## TAREFA 1
Apresente em forma de lista JSON de strings as linhas de texto de todas as entradas, uma string por linha, sem as linhas em branco. Deixe as imagens fora da resposta.

As negociações rapidamente se seguiram. Agora, essa batalha eu a fiz deliberadamente com base na liberdade acadêmica – algo que era transparente, uma questão eminentemente acadêmica, e algo caro para todos nós da academia. E motivos “defensáveis” foram demonstrados, e todos no OISE rapidamente compreenderam a relevância. No entanto, em quatro ocasiões separadas, fui convidada a remover o nome inconveniente de “antipsiquiatria” do título do Prêmio – algo que, é claro, eu me recusei a fazer. Na verdade, fui até mesmo convidada a considerar, em vez disso, uma bolsa de estudo em aconselhamento – obviamente uma tentativa de despolitização.

## DADOS DE ENTRADA
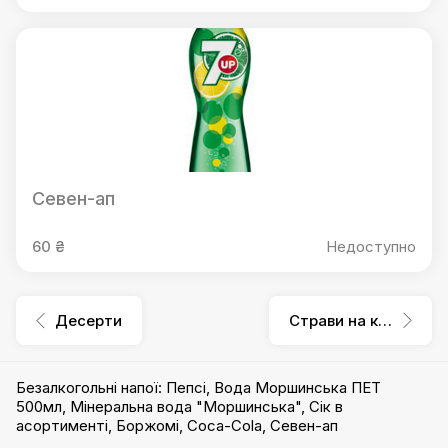
Севен-ап
60 ₴
Недоступно
Десерти
Страви на компанію
Безалкогольні напої
:
Пепсі
,
Вода Моршинська ПЕТ
500мл
,
Мінеральна вода "Моршинська"
,
Сік в
асортименті
,
Боржомі
,
Coca-Cola
,
Севен-ап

## TAREFA 2
Reproduza uma parte do trecho sobre liberdade acadêmica: comece nas palavras que contêm "As negociações rapidamente" e pare depois de "tentativa de despolitização.".

## SOLUÇÃO 1
[
  "Севен-ап",
  "60 ₴",
  "Недоступно",
  "Десерти",
  "Страви на компанію",
  "Безалкогольні напої",
  ":",
  "Пепсі",
  ",",
  "Вода Моршинська ПЕТ",
  "500мл",
  ",",
  "Мінеральна вода \"Моршинська\"",
  ",",
  "Сік в",
  "асортименті",
  ",",
  "Боржомі",
  ",",
  "Coca-Cola",
  ",",
  "Севен-ап"
]

## SOLUÇÃO 2
As negociações rapidamente se seguiram. Agora, essa batalha eu a fiz deliberadamente com base na liberdade acadêmica – algo que era transparente, uma questão eminentemente acadêmica, e algo caro para todos nós da academia. E motivos “defensáveis” foram demonstrados, e todos no OISE rapidamente compreenderam a relevância. No entanto, em quatro ocasiões separadas, fui convidada a remover o nome inconveniente de “antipsiquiatria” do título do Prêmio – algo que, é claro, eu me recusei a fazer. Na verdade, fui até mesmo convidada a considerar, em vez disso, uma bolsa de estudo em aconselhamento – obviamente uma tentativa de despolitização.